La Presse Anarchiste

À propos de morale

Parce que la socié­té actuelle est basée sur une morale, cer­tains ont dit : comme je suis anar­chiste, je veux être immoral.

Pour­tant tout indi­vi­du base sa vie sur une morale. Le chré­tien sur la sou­mis­sion et la rési­gna­tion. Le bour­geois sur l’au­to­ri­té et la force. L’a­nar­chiste, lui, — contre l’au­to­ri­té — base sa morale sur la rai­son inter­ve­nant dans ses rap­ports avec autrui.

Chaque indi­vi­du ne vivant que pour lui, n’ac­com­plit tout acte qu’en vue d’as­su­rer son bon­heur. Mais lors­qu’un Briand pour s’as­su­rer la gloire et l’argent n’hé­site pas à renier ses idées et faire mas­sa­crer des hommes ; lors­qu’un Méti­vier fait empri­son­ner ses propres cama­rades ; lors­qu’un patron vole chaque jour ses ouvriers pour pou­voir entre­te­nir le luxe dont il s’en­toure ; ces indi­vi­dus n’ont écou­té que leurs pen­chants et cher­ché à assu­rer leur bon­heur en fai­sant le moins d’ef­forts pos­sible, sans se sou­cier de la souf­france des autres, je dirai donc que ces indi­vi­dus n’ont pas rai­son­né leurs actes avant de les com­mettre, ils ont lais­sé la brute qui est en tout indi­vi­du agir incons­ciem­ment et selon son instinct.

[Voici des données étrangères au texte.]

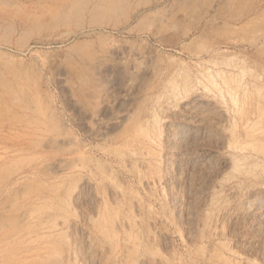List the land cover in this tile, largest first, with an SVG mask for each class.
<instances>
[{
  "label": "rangeland",
  "instance_id": "obj_1",
  "mask_svg": "<svg viewBox=\"0 0 264 264\" xmlns=\"http://www.w3.org/2000/svg\"><path fill=\"white\" fill-rule=\"evenodd\" d=\"M0 264H264V0H0Z\"/></svg>",
  "mask_w": 264,
  "mask_h": 264
}]
</instances>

Blan­qui qui pas­sa sa vie à cher­cher à sou­la­ger les hommes et qui pour cela pas­sa une bonne par­tie de sa vie en pri­son et y mou­rut ; un nihi­liste qui quoique sachant que la bombe qu’il va jeter le tue­ra aus­si — mais ven­ge­ra ses cama­rades mar­ty­ri­sés ; un Bill qui sup­prime un dénon­cia­teur et de ce fait risque sa tête ; ou un Dubois qui cou­ra­geu­se­ment se fait assas­si­ner par d’i­gnobles brutes, afin de pou­voir pro­lon­ger la vie d’un réfrac­taire tra­qué ; de ceux-là aucun ne s’est sacrifié.

Ils ont agi pour leur propre satis­fac­tion, car ils ne pou­vaient vivre à côté d’autres qui souf­fraient, en cher­chant à dimi­nuer la souf­france ils se satis­fai­saient, la vie leur parais­sait exé­crable dans cette atmo­sphère de vice et d’hy­po­cri­sie : eux seuls ont vécu en hommes.

Il est impos­sible qu’un homme puisse vivre essen­tiel­le­ment de et par lui-même, à moins de retour­ner au sau­va­gisme ; des siècles ont fait de nous d’autres hommes, dont la consti­tu­tion ne pour­rait s’a­dap­ter à cette vie de pri­mi­tifs. Aus­si l’in­di­vi­du ayant des besoins phy­sio­lo­giques, moraux et intel­lec­tuels à satis­faire, trou­ve­ra dans l’as­so­cia­tion des avan­tages qu’il ne connaî­trait pas iso­lé dans la lutte pour la vie.

De cette asso­cia­tion jailli­ra une morale qui élè­ve­ra la men­ta­li­té de l’homme et en fera un être conscient et irré­pro­chable dans ses rap­ports avec ses co-associés.

Si celui, qui sous pré­texte de s’é­vi­ter une souf­france ne veut pas mater ses mau­vais ins­tincts ou ses vices, pré­fère patau­ger dans le bour­bier qu’est la socié­té actuelle à seule fin de pou­voir se don­ner pleine et entière satis­fac­tion, sous pré­texte que les autres ne l’in­té­ressent pas, celui-là ne vit pas, il végète dans l’er­reur et est aus­si nui­sible que les autres gens quel­conques, car il per­pé­tue la socié­té actuelle — où cha­cun se débrouille envers et contre tous.

Lut­ter c’est souf­frir, mais c’est vivre et si je lutte pour les autres, c’est aus­si pour moi, car si je suis entou­rée d’in­di­vi­dus conscients et rai­son­nables nous pour­rons nous pas­ser d’au­to­ri­té. Pour cela il n’est pas besoin d’une révo­lu­tion ce sera le résul­tat de l’at­ti­tude des anar­chistes, décou­lant d’une morale de réci­pro­ci­té et d’entre aide. On peut dès main­te­nant être soi, non pas en mar­chant sur les autres, mais en recher­chant un bon­heur en har­mo­nie avec celui des autres.